Reproduce every one of the entries below word for word, without changing, adding, or leaving out anything.

########

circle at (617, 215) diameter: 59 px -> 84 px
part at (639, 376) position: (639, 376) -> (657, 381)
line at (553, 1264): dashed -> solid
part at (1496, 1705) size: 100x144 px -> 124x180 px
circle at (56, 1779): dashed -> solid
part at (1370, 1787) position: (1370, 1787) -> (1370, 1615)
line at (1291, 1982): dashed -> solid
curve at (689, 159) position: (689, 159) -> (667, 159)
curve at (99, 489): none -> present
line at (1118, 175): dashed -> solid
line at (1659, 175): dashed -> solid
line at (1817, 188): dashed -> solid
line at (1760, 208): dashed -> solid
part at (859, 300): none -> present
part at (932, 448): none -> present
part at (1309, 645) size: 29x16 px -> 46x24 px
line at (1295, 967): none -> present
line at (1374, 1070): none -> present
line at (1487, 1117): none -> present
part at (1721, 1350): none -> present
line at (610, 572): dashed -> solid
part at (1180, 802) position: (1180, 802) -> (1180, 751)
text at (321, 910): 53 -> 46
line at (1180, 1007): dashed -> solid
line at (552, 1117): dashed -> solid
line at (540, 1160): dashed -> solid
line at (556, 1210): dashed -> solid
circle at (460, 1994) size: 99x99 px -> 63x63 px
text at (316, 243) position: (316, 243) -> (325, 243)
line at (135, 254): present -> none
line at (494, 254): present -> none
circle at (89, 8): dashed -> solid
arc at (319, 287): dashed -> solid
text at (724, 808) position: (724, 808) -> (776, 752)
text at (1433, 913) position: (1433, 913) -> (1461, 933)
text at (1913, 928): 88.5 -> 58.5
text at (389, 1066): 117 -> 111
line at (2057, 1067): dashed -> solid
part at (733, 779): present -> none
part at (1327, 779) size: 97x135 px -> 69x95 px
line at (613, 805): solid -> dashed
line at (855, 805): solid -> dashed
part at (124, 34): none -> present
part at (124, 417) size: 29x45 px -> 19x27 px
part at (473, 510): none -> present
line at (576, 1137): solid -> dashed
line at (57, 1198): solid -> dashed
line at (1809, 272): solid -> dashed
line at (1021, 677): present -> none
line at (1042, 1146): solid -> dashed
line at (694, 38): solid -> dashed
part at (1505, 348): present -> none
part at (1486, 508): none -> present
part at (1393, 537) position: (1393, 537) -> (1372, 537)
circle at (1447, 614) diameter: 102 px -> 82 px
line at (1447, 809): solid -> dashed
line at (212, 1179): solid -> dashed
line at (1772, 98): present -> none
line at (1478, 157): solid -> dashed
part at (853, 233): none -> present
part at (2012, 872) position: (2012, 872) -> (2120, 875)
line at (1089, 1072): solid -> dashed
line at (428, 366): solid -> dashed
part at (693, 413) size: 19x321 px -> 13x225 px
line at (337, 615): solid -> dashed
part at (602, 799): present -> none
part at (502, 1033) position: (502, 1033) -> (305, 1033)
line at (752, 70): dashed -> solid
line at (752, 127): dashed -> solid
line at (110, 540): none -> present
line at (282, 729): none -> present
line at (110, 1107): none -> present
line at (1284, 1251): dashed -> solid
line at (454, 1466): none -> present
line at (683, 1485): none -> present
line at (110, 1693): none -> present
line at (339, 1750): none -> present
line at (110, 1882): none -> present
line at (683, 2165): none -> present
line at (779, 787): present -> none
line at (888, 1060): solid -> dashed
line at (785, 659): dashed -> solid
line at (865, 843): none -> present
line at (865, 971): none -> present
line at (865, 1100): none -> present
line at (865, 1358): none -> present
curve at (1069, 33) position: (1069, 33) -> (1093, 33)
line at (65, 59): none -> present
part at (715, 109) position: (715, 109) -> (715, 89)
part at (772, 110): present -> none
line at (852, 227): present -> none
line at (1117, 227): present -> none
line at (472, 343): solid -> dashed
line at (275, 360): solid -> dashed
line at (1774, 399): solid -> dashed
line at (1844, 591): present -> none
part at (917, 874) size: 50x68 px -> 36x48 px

########

*ANSWER FOR THE TASK*
circle at (617, 215) diameter: 59 px -> 84 px
part at (639, 376) position: (639, 376) -> (657, 381)
line at (553, 1264): dashed -> solid
part at (1496, 1705) size: 100x144 px -> 124x180 px
circle at (56, 1779): dashed -> solid
part at (1370, 1787) position: (1370, 1787) -> (1370, 1615)
line at (1291, 1982): dashed -> solid
curve at (689, 159) position: (689, 159) -> (667, 159)
curve at (99, 489): none -> present
line at (1118, 175): dashed -> solid
line at (1659, 175): dashed -> solid
line at (1817, 188): dashed -> solid
line at (1760, 208): dashed -> solid
part at (859, 300): none -> present
part at (932, 448): none -> present
part at (1309, 645) size: 29x16 px -> 46x24 px
line at (1295, 967): none -> present
line at (1374, 1070): none -> present
line at (1487, 1117): none -> present
part at (1721, 1350): none -> present
line at (610, 572): dashed -> solid
part at (1180, 802) position: (1180, 802) -> (1180, 751)
text at (321, 910): 53 -> 46
line at (1180, 1007): dashed -> solid
line at (552, 1117): dashed -> solid
line at (540, 1160): dashed -> solid
line at (556, 1210): dashed -> solid
circle at (460, 1994) size: 99x99 px -> 63x63 px
text at (316, 243) position: (316, 243) -> (325, 243)
line at (135, 254): present -> none
line at (494, 254): present -> none
circle at (89, 8): dashed -> solid
arc at (319, 287): dashed -> solid
text at (724, 808) position: (724, 808) -> (776, 752)
text at (1433, 913) position: (1433, 913) -> (1461, 933)
text at (1913, 928): 88.5 -> 58.5
text at (389, 1066): 117 -> 111
line at (2057, 1067): dashed -> solid
part at (733, 779): present -> none
part at (1327, 779) size: 97x135 px -> 69x95 px
line at (613, 805): solid -> dashed
line at (855, 805): solid -> dashed
part at (124, 34): none -> present
part at (124, 417) size: 29x45 px -> 19x27 px
part at (473, 510): none -> present
line at (576, 1137): solid -> dashed
line at (57, 1198): solid -> dashed
line at (1809, 272): solid -> dashed
line at (1021, 677): present -> none
line at (1042, 1146): solid -> dashed
line at (694, 38): solid -> dashed
part at (1505, 348): present -> none
part at (1486, 508): none -> present
part at (1393, 537) position: (1393, 537) -> (1372, 537)
circle at (1447, 614) diameter: 102 px -> 82 px
line at (1447, 809): solid -> dashed
line at (212, 1179): solid -> dashed
line at (1772, 98): present -> none
line at (1478, 157): solid -> dashed
part at (853, 233): none -> present
part at (2012, 872) position: (2012, 872) -> (2120, 875)
line at (1089, 1072): solid -> dashed
line at (428, 366): solid -> dashed
part at (693, 413) size: 19x321 px -> 13x225 px
line at (337, 615): solid -> dashed
part at (602, 799): present -> none
part at (502, 1033) position: (502, 1033) -> (305, 1033)
line at (752, 70): dashed -> solid
line at (752, 127): dashed -> solid
line at (110, 540): none -> present
line at (282, 729): none -> present
line at (110, 1107): none -> present
line at (1284, 1251): dashed -> solid
line at (454, 1466): none -> present
line at (683, 1485): none -> present
line at (110, 1693): none -> present
line at (339, 1750): none -> present
line at (110, 1882): none -> present
line at (683, 2165): none -> present
line at (779, 787): present -> none
line at (888, 1060): solid -> dashed
line at (785, 659): dashed -> solid
line at (865, 843): none -> present
line at (865, 971): none -> present
line at (865, 1100): none -> present
line at (865, 1358): none -> present
curve at (1069, 33) position: (1069, 33) -> (1093, 33)
line at (65, 59): none -> present
part at (715, 109) position: (715, 109) -> (715, 89)
part at (772, 110): present -> none
line at (852, 227): present -> none
line at (1117, 227): present -> none
line at (472, 343): solid -> dashed
line at (275, 360): solid -> dashed
line at (1774, 399): solid -> dashed
line at (1844, 591): present -> none
part at (917, 874) size: 50x68 px -> 36x48 px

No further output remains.